The Trouble With Harry
BY Robert Hilferty
May 01 2009 12:00 AM ET
Before Stonewall and
Harvey Milk there was Harry Hay. Pulitzer-nominated gay
playwright Jon Marans resurrects this fascinating figure and
his daring cohorts in
The Temperamentals,
which opens May 4 at the Barrow Group Studio Theatre in
Manhattan. Hay was the brilliant, difficult guy who, with his
lover Rudi Gernreich and a few others, in 1950 started the
Mattachine Society, a seminal homosexual activist organization
that conceived of gays as a cultural minority. Thomas Jay Ryan
and Michael Urie of
Ugly Betty
fame play the dynamic duo of Hay and Gernreich,
respectively.
Advocate.com cornered
Marans in a Chelsea café to get the lowdown.
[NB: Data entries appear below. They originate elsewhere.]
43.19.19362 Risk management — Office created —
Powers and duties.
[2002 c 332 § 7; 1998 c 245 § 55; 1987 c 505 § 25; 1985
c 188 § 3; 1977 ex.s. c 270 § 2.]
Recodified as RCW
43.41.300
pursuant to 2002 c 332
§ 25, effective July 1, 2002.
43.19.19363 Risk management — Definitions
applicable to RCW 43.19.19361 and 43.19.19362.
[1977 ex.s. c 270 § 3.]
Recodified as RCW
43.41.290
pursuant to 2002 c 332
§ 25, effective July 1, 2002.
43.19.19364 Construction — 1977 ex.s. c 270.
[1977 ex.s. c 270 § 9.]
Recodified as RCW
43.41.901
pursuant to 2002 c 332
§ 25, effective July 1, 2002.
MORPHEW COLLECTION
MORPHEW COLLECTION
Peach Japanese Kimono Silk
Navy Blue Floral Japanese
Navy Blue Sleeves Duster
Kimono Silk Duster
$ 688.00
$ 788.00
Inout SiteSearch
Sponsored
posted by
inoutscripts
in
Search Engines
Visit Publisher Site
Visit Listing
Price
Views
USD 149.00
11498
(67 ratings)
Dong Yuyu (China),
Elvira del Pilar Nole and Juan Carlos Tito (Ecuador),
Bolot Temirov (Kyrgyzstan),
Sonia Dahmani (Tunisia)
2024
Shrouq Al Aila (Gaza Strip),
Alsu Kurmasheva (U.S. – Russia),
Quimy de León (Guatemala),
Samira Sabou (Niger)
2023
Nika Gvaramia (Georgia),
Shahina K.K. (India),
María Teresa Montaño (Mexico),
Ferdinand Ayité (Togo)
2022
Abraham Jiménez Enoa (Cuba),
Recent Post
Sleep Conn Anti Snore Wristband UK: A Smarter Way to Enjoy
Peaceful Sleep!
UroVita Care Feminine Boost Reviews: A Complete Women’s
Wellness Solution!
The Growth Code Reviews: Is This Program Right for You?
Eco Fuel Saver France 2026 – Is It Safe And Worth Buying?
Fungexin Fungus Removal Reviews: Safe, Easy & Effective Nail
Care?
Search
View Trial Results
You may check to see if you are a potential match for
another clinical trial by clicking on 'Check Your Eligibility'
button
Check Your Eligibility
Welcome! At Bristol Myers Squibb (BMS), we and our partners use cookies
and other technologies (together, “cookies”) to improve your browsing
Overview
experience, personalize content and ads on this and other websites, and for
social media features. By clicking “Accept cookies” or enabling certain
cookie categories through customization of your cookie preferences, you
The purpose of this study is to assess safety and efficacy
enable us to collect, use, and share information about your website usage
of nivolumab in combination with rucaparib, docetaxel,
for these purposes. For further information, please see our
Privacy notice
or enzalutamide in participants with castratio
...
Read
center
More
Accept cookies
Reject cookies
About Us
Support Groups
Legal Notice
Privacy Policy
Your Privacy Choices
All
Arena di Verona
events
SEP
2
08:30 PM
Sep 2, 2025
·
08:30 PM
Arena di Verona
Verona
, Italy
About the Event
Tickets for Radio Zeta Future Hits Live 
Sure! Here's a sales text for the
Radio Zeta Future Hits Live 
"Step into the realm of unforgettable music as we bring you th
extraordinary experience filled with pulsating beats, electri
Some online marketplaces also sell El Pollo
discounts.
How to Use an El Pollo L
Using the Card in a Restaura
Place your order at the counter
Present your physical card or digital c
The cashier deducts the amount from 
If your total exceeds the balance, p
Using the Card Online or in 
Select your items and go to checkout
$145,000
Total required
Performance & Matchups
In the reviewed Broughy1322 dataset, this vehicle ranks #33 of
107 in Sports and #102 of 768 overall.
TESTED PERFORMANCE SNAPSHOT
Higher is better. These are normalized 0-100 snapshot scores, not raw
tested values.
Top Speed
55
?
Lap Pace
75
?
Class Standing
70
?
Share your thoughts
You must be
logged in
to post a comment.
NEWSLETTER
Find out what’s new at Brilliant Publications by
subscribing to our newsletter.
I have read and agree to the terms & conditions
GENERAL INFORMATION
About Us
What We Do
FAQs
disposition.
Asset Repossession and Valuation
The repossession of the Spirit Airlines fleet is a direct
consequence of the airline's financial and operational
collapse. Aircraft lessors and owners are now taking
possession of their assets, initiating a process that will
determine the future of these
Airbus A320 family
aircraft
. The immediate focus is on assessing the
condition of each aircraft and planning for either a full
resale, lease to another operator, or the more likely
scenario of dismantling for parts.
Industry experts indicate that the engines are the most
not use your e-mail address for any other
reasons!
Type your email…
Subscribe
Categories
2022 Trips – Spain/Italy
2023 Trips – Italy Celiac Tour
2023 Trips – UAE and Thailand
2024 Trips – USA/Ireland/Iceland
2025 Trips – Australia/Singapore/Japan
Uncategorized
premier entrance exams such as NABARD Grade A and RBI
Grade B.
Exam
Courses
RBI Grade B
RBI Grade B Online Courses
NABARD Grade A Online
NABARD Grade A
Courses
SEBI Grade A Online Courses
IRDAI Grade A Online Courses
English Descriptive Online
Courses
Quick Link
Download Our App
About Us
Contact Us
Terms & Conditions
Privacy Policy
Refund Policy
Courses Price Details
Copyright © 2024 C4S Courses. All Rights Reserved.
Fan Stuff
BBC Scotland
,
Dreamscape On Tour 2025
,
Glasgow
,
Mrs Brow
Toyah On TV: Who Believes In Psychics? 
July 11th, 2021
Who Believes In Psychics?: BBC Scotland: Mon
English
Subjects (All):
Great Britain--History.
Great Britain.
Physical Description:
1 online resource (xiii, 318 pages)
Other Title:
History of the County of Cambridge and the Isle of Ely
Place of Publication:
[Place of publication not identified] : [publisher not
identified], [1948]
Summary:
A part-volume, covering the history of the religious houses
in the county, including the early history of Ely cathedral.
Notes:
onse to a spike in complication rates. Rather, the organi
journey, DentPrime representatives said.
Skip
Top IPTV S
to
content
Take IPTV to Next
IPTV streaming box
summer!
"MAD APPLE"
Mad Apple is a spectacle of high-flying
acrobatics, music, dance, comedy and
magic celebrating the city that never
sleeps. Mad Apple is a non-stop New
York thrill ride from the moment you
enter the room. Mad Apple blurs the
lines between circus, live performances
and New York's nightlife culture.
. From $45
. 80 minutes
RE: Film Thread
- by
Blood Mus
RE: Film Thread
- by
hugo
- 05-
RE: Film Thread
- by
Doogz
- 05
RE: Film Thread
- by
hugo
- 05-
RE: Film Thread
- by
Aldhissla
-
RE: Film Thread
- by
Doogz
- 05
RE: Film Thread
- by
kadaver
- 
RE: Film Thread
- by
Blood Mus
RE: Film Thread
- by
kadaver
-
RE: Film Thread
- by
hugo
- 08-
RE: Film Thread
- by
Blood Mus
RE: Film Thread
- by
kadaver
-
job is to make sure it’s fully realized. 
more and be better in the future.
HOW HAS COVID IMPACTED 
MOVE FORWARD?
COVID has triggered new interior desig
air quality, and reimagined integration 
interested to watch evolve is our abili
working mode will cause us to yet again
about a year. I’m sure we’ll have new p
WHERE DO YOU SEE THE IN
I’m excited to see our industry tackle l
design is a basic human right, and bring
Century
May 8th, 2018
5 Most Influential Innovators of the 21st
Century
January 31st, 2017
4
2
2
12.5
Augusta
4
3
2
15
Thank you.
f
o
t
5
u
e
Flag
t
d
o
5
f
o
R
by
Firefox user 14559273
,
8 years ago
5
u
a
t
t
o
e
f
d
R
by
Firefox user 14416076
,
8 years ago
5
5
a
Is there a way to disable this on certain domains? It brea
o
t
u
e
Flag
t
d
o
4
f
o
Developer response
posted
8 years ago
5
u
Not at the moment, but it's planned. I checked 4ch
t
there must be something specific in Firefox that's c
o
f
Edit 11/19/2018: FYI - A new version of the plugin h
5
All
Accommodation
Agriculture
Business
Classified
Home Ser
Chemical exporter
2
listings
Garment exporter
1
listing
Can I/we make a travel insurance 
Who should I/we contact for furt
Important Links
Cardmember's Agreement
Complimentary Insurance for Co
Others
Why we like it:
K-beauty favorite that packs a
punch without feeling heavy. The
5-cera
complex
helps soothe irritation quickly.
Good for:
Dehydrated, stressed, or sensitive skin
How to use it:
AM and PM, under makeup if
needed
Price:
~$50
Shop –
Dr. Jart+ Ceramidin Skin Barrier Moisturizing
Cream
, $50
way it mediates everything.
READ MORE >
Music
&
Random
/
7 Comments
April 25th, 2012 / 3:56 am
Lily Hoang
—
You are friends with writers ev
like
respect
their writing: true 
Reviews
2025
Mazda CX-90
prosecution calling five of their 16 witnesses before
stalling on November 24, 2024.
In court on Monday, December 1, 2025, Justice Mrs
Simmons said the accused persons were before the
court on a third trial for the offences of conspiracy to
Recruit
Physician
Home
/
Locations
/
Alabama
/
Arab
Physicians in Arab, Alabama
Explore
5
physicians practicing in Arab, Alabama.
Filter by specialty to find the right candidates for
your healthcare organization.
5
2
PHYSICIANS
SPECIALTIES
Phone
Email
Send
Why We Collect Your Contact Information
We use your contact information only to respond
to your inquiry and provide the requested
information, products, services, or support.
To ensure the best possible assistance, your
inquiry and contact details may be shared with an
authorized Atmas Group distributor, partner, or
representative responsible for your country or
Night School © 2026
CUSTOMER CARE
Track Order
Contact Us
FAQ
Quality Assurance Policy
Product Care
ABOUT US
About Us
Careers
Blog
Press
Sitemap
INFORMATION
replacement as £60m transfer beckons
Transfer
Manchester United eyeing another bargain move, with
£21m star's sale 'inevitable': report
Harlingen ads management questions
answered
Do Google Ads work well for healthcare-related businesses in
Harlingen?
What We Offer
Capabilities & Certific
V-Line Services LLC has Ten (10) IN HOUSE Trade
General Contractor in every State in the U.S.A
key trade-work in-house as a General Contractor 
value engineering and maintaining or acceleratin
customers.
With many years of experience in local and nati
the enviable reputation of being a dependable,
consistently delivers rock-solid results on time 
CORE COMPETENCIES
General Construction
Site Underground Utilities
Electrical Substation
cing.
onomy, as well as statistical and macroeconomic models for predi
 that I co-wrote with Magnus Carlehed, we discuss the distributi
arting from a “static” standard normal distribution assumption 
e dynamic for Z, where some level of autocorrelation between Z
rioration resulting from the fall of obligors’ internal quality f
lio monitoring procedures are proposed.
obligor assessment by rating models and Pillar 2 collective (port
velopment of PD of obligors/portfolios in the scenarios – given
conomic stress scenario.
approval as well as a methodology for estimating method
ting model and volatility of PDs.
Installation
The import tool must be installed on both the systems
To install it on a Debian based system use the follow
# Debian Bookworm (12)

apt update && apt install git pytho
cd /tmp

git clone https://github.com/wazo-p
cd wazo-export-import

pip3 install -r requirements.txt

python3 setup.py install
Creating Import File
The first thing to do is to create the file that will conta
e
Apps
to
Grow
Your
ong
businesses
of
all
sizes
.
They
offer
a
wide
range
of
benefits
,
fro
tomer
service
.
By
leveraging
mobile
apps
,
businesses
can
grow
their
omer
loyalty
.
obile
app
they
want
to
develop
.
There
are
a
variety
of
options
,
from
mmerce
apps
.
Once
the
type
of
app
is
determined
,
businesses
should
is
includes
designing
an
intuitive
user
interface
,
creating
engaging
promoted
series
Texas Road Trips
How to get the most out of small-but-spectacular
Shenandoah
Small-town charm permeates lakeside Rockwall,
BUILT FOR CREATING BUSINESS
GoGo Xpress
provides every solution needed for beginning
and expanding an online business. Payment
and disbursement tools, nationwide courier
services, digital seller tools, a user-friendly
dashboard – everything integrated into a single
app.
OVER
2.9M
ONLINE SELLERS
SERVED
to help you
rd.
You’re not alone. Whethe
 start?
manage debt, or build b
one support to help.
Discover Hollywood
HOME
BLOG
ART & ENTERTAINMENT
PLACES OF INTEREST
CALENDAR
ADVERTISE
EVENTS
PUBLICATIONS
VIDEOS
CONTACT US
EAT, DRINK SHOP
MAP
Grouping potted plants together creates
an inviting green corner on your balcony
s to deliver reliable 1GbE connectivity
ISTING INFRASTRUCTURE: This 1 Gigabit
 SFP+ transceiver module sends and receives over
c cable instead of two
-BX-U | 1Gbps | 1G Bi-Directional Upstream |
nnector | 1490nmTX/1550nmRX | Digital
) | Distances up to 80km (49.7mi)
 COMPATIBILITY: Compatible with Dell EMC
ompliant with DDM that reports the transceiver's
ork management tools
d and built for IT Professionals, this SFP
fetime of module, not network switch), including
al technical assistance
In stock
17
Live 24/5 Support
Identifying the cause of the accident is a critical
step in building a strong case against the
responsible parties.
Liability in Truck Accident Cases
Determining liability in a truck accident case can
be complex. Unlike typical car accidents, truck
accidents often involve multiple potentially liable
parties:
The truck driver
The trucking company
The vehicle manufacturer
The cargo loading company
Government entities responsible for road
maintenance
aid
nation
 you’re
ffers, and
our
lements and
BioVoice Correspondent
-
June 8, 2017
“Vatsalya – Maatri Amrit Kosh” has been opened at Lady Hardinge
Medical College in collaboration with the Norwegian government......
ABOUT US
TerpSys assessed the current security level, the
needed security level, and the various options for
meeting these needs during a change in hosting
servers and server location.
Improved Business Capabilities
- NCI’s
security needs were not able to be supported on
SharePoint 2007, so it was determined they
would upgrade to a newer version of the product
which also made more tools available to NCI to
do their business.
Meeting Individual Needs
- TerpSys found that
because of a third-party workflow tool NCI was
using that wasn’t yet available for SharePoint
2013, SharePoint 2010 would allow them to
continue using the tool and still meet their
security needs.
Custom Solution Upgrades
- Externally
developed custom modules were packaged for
Advocate.com:Where does the title of your play come from?Jon Marans:
Back in the early '50s where the play takes place, there were a
lot of code words for guys who were homosexual: "the nervous
ones," "that way," and "temperamental" -- all
negative.
Gay
wasn't even a word back then, but that's how gay guys saw
themselves.
How did you hit upon the character of Harry Hay?
I was hired by San Jose Rep to write the book for a musical
called
Coming of Age
based on Studs Terkel's book of the same name, which is a
series of interviews from activists and anarchists over age 70,
placed in different categories. And there was one category
called "The Others" that featured a guy named Harry Hay,
whom I hadn't heard of. But I put him in the show because he
had such a specific point of view, and every time he appeared,
he stole it. Then I continued to do research, and this play is
the outcome.
Well, who was he?
He was an obnoxious, aggressive human being who had this great
idea that gays were a minority, which was novel and
revolutionary at the time. But because of his off-putting
personality he needed help to get this idea across. That's
where Rudi Gernreich comes in. He was a Viennese Jewish guy who
had gotten out of Vienna in 1938 right after the Anschluss.
Most of his family killed in Auschwitz. Rudi was wildly
charming, a costume designer who worked with Edith Head, so he
was connected to the Hollywood crowd. Everyone adored him.